The fix is an intelligent identity platform that centrally manages transformation. This delivers efficiency of scale—you avoid having to customize a solution for every new project, new application, etc. into eternity. Configure, don’t customize.

Build Views

Unlocking the value of identity data means delivering access to that data securely and in the format, structure, and protocol that each consumer expects. To that end, an Identity Data Fabric helps you design views that meet various requirements, leveraging model-driven virtualization to tailor what each application “sees.” Decoupling applications from storage with a virtual abstraction layer lets you flexibly adapt identity data to meet different needs and make changes without causing disruption.

Enrich User Profiles

We can’t overstate the value of the Global Profile: a complete entry for each individual with data coming from multiple systems consolidated into one access point. The global profile enables modern security models like Zero Trust Architecture, by bringing together identity data from multiple endpoints—so fine-grained access solutions have all the information they need to enforce policies.

Dynamic Groups

Groups are traditionally based on a static label assignment to a list of given identities. When new identities are added, group memberships must be manually maintained. This creates additional work for system administrators, and leaves room for error that could put your security at risk should access be incorrectly granted or maintained. An Identity Data Fabric rationalizes existing groups and offers an upgrade from static to dynamic groups, massively simplifying administration while adding granularity to your access model.

Deliver Speed and Scalability

Given that our platform acts as a central information point for making real time access decisions (authentication, authorization), it has to be performant. Delivering reliable access, fast, to data spread across many disparate endpoints necessitates heavy-duty scalability based on the latest in storage technology. Enough said because I’m overrunning my target word count, but learn more about how we scale here.

Synchronization

Finally, synchronization ensures that data is consistent and up to date across the identity infrastructure.

Integration and Unification: Better Together

I was only kidding about the Deathmatch stuff. Integration is an important capability; it exists symbiotically with our platform—but I hope to make clear that integration alone doesn’t scale as a solution when you have complexity in your infrastructure. That’s a job for Unification.
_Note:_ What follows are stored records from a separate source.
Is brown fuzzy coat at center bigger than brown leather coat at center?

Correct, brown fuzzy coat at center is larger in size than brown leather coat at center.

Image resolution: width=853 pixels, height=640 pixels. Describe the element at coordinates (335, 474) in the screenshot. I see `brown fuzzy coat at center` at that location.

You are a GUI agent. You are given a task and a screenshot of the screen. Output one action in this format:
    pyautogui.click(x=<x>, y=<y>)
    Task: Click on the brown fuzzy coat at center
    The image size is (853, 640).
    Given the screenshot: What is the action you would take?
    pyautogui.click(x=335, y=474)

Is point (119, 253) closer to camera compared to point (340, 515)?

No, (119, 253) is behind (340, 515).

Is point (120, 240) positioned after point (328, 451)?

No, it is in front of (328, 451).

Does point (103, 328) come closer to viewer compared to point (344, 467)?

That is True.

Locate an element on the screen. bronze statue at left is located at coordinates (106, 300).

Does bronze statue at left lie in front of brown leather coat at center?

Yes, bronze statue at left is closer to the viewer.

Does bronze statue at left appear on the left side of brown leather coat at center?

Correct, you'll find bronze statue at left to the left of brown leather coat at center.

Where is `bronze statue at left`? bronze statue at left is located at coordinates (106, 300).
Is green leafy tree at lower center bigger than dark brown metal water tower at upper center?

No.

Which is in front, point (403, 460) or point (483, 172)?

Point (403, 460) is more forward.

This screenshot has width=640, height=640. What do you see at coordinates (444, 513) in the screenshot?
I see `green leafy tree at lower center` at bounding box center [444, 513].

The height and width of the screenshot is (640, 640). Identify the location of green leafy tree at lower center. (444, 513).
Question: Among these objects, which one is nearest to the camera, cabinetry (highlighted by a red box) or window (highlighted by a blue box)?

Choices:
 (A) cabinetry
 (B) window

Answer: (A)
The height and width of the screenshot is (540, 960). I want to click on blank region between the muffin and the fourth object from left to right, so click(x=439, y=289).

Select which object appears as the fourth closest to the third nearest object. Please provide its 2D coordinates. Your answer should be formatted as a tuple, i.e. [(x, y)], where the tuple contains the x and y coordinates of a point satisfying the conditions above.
RadiantOne is here to weave all these elements together, to enable the multifaceted IAM system through unified identity data. We want to avoid the piecemeal approach by laying the identity foundation—easily threading in more advanced solutions (think Attribute Based Access Control, Zero Trust Architecture, etc.) and new technologies as organizations want to adopt them.

Let’s Be Friends

There is already an awareness of the need for integration in our space. We see this in the move towards the fabric architecture overall, and with standard protocols at the application layer, like OIDC and SAML, for federating access via Identity Providers. We see it with orchestrators, managing security policies across clouds and IAM systems. Clearly, our customers want the ability to assemble solutions that, together, add up to more than the sum of their parts.

So how do we get there? The emerging fabric pattern offers a way to establish interoperability seamlessly. An Identity Data Fabric establishes a common framework for easily integrating solutions. Unifying identity at the data layer, versus integrating for individual solutions—means we can avoid making a series of point-to-point connections in redundant, wasted effort.

That’s why RadiantOne is deployed to do the toughest identity unification work, helping organizations to build a trusted identity foundation that speeds project after project.